Nowhere was this more apparent than at Katsucon. Katsucon is one of Maryland’s largest anime conventions and is held every February at the National Harbor.  When it comes around, you have to expect it to be well attended by cosplayers and photographers alike.

     Cosplayer: MelpoolCos  

#28DaysofBlackCosplay came about to let people know that not only attend these various conventions but there is a place for everyone regardless of their skin color. Cosplay is for everyone and if one wants to dress up as their favorite character, they should be able to do so with no scrutiny. As always Katsucon, showcased the talents of many cosplayers especially those who are people of color.

Cosplayer: Jamal_Johns

One of the reasons why #28DaysofBlackCosplay became a thing is simply because of representation in pop culture. There is still a large amount of under represented minorities in many different realms of pop culture.
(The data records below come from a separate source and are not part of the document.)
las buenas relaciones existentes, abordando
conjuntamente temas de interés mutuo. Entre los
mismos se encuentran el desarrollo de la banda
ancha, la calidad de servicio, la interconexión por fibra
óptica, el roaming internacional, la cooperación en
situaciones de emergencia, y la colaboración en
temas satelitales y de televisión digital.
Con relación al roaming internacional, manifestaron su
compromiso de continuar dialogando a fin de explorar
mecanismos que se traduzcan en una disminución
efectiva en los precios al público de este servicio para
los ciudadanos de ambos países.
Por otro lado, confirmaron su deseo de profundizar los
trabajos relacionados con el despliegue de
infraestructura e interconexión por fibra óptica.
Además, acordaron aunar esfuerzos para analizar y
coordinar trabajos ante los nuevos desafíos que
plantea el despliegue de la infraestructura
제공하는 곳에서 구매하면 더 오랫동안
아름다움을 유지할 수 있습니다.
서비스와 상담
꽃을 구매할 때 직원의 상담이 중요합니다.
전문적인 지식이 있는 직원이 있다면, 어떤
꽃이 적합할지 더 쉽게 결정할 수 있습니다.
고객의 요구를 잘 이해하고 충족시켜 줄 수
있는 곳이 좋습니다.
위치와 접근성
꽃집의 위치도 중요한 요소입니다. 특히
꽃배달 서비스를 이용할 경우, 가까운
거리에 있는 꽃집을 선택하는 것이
Whether it be comics, movie adaptations, TV shows or video games, we still see a lack of diversity on many fronts.  When it comes to cosplay and conventions it’s also not common afterwards to see equal representation on fan websites or cosplay music videos. To be brutally honest, if one had never attended a particular convention and based the crowd population on what they saw from the fan sites or videos, one would think that people of color didn’t attend.

Cosplayer: Jazzminjolly

#28DaysofBlackCosplay has given voice to many who thought that cosplay was off limits to them. It’s given a voice to those who were scared to do characters because the characters were seen as primarily white. It has helped build confidence for those who saw examples set and wanted to be able to have fun emulating their favorite characters and at the end of the day, that is what cosplay is supposed to be about.